The co-authors believe that the Panorama has what was the hard, outer shell of the planet. “There are no samples of really ancient ocean water lying around, but we do have rocks that interacted with that seawater and remembered that interaction,” says Johnson. The process, he says, is like analyzing coffee grounds to gather information about the water that poured through it. To do that, the researchers analyzed data from more than 100 rock samples from across the dry terrain.
“There are no samples of really ancient ocean water lying around, but we do have rocks that interacted with that seawater and remembered that interaction,” - Benjamin Johnson, Iowa State University
They say the hunt was specifically for two different flavors, or “isotopes”, of oxygen trapped in these ancient rocks. These are the slightly heavier atom called Oxygen-18 and a lighter one called Oxygen-16. The researchers discovered that the ratio of those two isotopes of oxygen may have been a bit off in seawater 3.2 billion years ago—basically, there was a bit more of the Oxygen-18 atom population than the balance that exists in oceans today. “Though these mass differences seem small, they are super sensitive,” Wing said. The change in balance now compared to then is because of the presence of landmass, or continents.

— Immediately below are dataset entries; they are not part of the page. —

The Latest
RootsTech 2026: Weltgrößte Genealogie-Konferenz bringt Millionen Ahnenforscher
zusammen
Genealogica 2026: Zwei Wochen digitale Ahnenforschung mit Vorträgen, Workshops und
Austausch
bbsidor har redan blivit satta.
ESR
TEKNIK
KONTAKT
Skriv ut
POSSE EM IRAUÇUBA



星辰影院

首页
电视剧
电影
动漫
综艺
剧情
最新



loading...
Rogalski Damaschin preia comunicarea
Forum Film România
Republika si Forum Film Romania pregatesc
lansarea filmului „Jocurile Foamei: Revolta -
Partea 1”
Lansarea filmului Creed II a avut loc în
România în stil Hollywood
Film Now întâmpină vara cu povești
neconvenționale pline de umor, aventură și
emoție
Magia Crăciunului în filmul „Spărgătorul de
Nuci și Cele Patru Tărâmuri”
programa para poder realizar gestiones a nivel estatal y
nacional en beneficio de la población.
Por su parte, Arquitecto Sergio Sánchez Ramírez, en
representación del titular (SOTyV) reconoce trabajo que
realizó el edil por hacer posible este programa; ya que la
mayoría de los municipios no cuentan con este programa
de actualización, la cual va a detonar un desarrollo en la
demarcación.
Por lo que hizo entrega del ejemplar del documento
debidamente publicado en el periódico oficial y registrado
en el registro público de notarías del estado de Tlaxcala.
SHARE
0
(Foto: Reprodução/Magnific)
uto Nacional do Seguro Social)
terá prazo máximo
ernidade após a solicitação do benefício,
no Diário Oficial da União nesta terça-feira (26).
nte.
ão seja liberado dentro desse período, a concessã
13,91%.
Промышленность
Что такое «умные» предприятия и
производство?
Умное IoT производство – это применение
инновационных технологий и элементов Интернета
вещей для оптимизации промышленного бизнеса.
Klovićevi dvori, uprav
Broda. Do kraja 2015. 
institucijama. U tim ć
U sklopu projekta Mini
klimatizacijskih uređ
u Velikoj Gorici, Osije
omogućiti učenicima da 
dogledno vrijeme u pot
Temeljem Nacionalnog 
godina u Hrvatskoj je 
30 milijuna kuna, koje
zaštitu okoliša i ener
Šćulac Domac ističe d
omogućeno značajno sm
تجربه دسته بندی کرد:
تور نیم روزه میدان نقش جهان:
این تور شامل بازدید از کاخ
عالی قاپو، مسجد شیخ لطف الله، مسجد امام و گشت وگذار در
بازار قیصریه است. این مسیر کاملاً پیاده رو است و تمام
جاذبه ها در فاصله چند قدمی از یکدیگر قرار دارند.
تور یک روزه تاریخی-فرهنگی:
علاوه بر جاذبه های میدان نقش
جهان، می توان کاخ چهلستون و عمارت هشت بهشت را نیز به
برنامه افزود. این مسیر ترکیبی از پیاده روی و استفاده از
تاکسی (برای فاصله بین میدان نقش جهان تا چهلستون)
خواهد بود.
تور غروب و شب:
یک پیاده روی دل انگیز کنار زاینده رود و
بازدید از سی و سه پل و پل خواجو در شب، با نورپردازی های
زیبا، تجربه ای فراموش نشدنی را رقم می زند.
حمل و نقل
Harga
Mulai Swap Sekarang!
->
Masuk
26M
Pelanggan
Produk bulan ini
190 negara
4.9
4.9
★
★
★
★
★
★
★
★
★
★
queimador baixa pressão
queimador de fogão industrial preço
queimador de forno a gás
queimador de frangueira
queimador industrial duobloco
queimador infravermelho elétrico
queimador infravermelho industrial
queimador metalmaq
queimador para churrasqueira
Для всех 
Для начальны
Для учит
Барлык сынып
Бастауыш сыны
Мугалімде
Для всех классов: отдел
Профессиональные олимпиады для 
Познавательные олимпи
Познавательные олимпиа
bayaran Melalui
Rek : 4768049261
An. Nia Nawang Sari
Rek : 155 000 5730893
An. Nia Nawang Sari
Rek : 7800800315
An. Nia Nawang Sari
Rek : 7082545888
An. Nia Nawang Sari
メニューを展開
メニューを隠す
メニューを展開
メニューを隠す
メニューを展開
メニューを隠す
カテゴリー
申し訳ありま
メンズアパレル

The researchers explain that the land masses now are covered by clay-rich soils that disproportionately take up heavier oxygen isotopes from the water, such as mineral vacuums for Oxygen-18 isotopes. The researchers believe that the higher ratio of Oxygen-18 isotopes back then indicates there were no landmasses to speak of, and no clay-rich soils sucking up these isotopes.
This basically leads to the assumption that continents were formed at some stage because tectonic plates pushed up large chunks of rocks that eventually became the continents we know today. When exactly? The researchers aren’t sure just yet. But they plan to head to younger rock formation sites in Arizona and South Africa to gather hints about when the first landmasses emerged from under the oceans.